De fait il y avait une double circonstance très matérielle pour que je vienne à ce salon : la nécessité de faire le point avec les promoteurs de la Route des vignobles sur l’avancée de leur projet d’itinéraire et celle de participer, en témoin, à une signature importante entre l’association qui pilote cette initiative liée aux paysages viticoles et un projet européen qui prend chaque jour plus d’importance, sous le nom d’Odyssea. Il s’agit d’un ensemble de projets qui valorisent les ports de la Méditerranée, en relation avec l’arrière pays qu’ils irriguent et qui les alimente. Une idée qui a trouvé avec Banyuls, par exemple en France, une application très passionnante en ce qui concerne la lecture du paysage viticole vu de la mer.

Le Salon nautique bruit d’une population nombreuse qui restera là jusque vers vingt-deux heures et qui semble apprécier les huîtres et bien d’autres spécialités maritimes qui arrivent fraîches à Paris où un vrai public d’amateurs les attend.

Sur le stand de la Fédération des villes qui possèdent des ports de plaisance – j’imagine qu’elles sont de plus en plus nombreuses chaque année et que la Fédération en acquiert une notoriété d’autant plus forte, je goûterais successivement aux vins et aux spécialités de l’Hérault, puis de la Corse.

Je note surtout avec intérêt que si le Premier Ministre français est passé là ce matin, c’est le Président de l’Assemblée de Corse, Camille de Rocca Serra qui présidera les discours portuaires. Hérault, Corse et Sardaigne construisent un partenariat sur lequel peuvent se bâtir des itinéraires. Mais les enjeux d’aujourd’hui, bien que noyés dans les productions viticoles et les charcuteries des uns et des autres, sont visiblement d’un impact économique bien plus important que le tourisme de patrimoine et le tourisme paysager. Une simple question de synergie future, sans doute ? En tout cas une nouvelle manière d’interpréter et de visiter le paysage en mariant outils anciens, données de mémoire et nouvelles technologies.

Je mesure de nouveau ce soir que je ne reviens dans certains quartiers de Paris qu’à des distances temporelles bien éloignées. Je m’étonne ainsi de trouver un tram fonctionnel en parcourant les boulevards des maréchaux jusqu’à la Porte de Versailles. Je viendrai l’emprunter, juste pour le plaisir, fin décembre. Je dois bien réaliser que je n’ai perçu ce résultat de la politique du Maire de Paris qu’au travers des reportages que j’ai entendus lors de l’inauguration de ce nouvesu - ancien - mode de transport, ou bien dans la difficulté que j’ai rencontrée, il y a peu d’années, en tentant de traverser les boulevards extérieurs en plein après-midi, ou encore en participant à une table ronde de la Fédération Française des Architectes Paysagistes à Issy, en compagnie d’Antoine Grumbach, responsable de l’aménagement urbain du tramway, en collaboration avec Michel Desvigne, paysagiste.
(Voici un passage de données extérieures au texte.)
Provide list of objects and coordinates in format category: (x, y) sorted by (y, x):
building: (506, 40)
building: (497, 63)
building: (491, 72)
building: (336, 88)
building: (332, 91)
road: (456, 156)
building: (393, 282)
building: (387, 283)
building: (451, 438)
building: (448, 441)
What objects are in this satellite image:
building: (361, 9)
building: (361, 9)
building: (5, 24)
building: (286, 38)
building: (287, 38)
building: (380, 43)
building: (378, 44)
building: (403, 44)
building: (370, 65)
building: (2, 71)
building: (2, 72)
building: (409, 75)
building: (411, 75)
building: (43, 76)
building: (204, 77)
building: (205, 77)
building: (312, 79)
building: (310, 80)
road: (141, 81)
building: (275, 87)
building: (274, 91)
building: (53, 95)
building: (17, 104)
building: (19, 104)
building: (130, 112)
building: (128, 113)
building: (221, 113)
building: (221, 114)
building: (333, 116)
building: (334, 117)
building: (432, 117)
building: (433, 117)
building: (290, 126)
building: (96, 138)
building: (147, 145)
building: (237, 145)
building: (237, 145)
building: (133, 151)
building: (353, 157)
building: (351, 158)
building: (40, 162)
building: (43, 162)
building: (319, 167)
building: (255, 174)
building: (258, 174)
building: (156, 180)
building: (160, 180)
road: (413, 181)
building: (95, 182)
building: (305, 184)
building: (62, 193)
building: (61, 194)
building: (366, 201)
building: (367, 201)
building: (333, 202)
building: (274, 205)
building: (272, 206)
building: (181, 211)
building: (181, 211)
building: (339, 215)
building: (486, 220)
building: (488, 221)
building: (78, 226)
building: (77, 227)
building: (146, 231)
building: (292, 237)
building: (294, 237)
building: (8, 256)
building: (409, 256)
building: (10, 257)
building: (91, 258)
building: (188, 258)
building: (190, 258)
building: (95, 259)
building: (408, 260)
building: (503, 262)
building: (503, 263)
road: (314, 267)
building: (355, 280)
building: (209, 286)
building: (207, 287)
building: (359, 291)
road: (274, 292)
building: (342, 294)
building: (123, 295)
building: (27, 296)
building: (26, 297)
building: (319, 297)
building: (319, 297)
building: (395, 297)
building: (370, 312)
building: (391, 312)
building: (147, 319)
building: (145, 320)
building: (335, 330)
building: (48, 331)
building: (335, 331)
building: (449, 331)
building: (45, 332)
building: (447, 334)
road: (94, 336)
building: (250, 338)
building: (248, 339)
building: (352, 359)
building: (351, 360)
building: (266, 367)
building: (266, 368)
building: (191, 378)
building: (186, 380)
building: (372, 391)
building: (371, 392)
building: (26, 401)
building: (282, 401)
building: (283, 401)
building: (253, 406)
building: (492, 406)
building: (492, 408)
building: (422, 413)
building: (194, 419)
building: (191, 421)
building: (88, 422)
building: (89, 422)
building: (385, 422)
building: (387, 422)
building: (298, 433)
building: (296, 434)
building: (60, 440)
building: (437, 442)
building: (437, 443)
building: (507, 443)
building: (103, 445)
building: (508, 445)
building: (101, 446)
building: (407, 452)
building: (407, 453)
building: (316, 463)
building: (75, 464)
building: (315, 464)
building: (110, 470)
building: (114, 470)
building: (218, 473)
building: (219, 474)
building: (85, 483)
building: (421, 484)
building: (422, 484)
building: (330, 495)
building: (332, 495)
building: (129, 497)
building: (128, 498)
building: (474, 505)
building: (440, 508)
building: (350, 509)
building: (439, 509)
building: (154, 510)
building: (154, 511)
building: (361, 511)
Autrement dit, le temps va trop vite pour que j’arrive à bien comprendre comment « Paris la belle » continue de chercher à séduire.

Ce quartier là, qui dépend entièrement des pulsions vitales du Parc des Expositions, ressemble pour moi au quartier des Halles, quand les pavillons de Baltard étaient encore fonctionnels. J’y arrivai, comme aux Halles, mais pour les Halles il fallait que la nuit soit tombée, dans l’espoir d’un trésor absolu. J’y arrivai par le métro et en débouchant à l’air libre, une récompense merveilleuse m’attendait après une heure de trajet : la Foire de Paris, du temps où je venais y chercher les cadeaux Mokarex – des soldats de plastique à peindre dont je possédais des armées entières – ou ceux de la Vache qui Rit. Des bonimenteurs par centaines y présentaient des inventions inutiles qui faisaient la joie de mon grand père.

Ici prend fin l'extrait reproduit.